*** Text segment ***
Friday, 6 August 2010

Microsoft Excel Document Repair

Having read the paper of ‘MS Compound Document File Format’ again, I created a sector map to demonstrate the parameters in the file header.



The green and blue parameters are the standard values. They are generic values except the revision number and the version number (which are normally not important at all). The red and yellow parameters are the critical ones which are used to construct the actual content in a spreadsheet.

• SAT Size (sec) : The number of sectors that used by the Sector Allocation Table (SAT).

• First SecID of DIR : The SecID of the first sector that stores the Directory table (DIR).

• First SecID of SSAT : The SecID of the first sector that stores the Short Sector Allocation Table (SSAT).

• Size of SSAT(sec) : The number of sectors that used by the SSAT.

• First SecID of MSAT : The SecID of the first sector that stores the Master Sector Allocation Table (MSAT).

• Size of MSAT : The number of sectors that used by the MSAT.

• SecIDs of MSAT : The SecID chain that stores all the SecIDs used by the MSAT.

Only the first 109 SecIDs of MSAT will be stored in the sector of file header. It will be padded by ‘0xFFFF’ if it has less than 109 SecIDs.

(Note: If you need more explanations, please refer to http://sc.openoffice.org/compdocfileformat.pdf) )

Based on the concepts above, I am trying to repair a corrupted spreadsheet document manually, instead of using repair software. Open the file, it shows the content are corrupted:

Use Winhex to view the file (beginning), it shows:


Not saying the rest of the file, it is quite obvious that the file header (Page 1) is damage completely. As we know, the standard sector size of OLE2 document is 512 bytes. We can interpret the file as a hard disk, which makes it easier to examine the data structure. In Winhex, this file starts from sector 0 to sector 2327. This sector number is different to ‘SecID’ described in OLE2 document specification. They have a relationship as the table below:

OLE2

Header

SecID 0

SecID 1

Sec 2

SecID 3

SecID N

Physical

Sector 0

Sector 1

Sector 2

Sector 3

Sector 4

SecID N+1

To repair the sector 0 (Header), we can copy the content of sector 0 from a working .xls file to replace the current damage one. This action will repair the standard values. Obviously, the critical parameters mentioned above need to be adjusted or recalculated. Thus, the places where need changing are:

1. SAT Size (sec) : offset 0x2C to 0x2F

2. First SecID of DIR : offset 0x30 to 0x33

3. First SecID of SSAT : offset 0x3C to 0x3F

4. Size of SSAT(sec) : offset 0x40 to 0x43

5. First SecID of MSAT : offset 0x44 to 0x47

6. Size of MSAT : offset 0x48 to 0x4B

7. SecIDs of MSAT : offset 0x4C to 0x1FF

If the file size is not bigger than 6.8MB, the content of place 5 and place 6 do not need changed. This is because 109 double words pointers will be enough to store the whole SAT. Place 5 will be ‘0xFEFFFFFF’ (-2) and place 6 will be ‘0x00000000’.
*** End of Text segment ***
*What is being asked*
Return the passage of the Excel document repair text between "The green and" and "Allocation Table (SSAT).", inclusive, copied word for word.
*** Data block ***
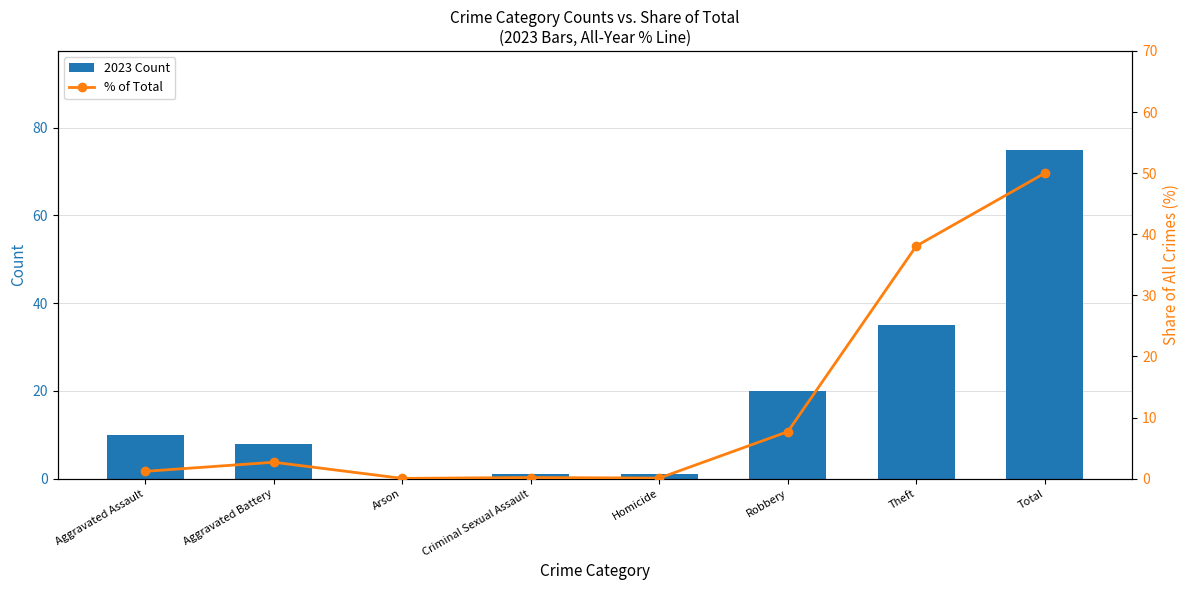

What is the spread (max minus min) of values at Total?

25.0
*** End of Data block ***
*Task response*
The green and blue parameters are the standard values. They are generic values except the revision number and the version number (which are normally not important at all). The red and yellow parameters are the critical ones which are used to construct the actual content in a spreadsheet.

• SAT Size (sec) : The number of sectors that used by the Sector Allocation Table (SAT).

• First SecID of DIR : The SecID of the first sector that stores the Directory table (DIR).

• First SecID of SSAT : The SecID of the first sector that stores the Short Sector Allocation Table (SSAT).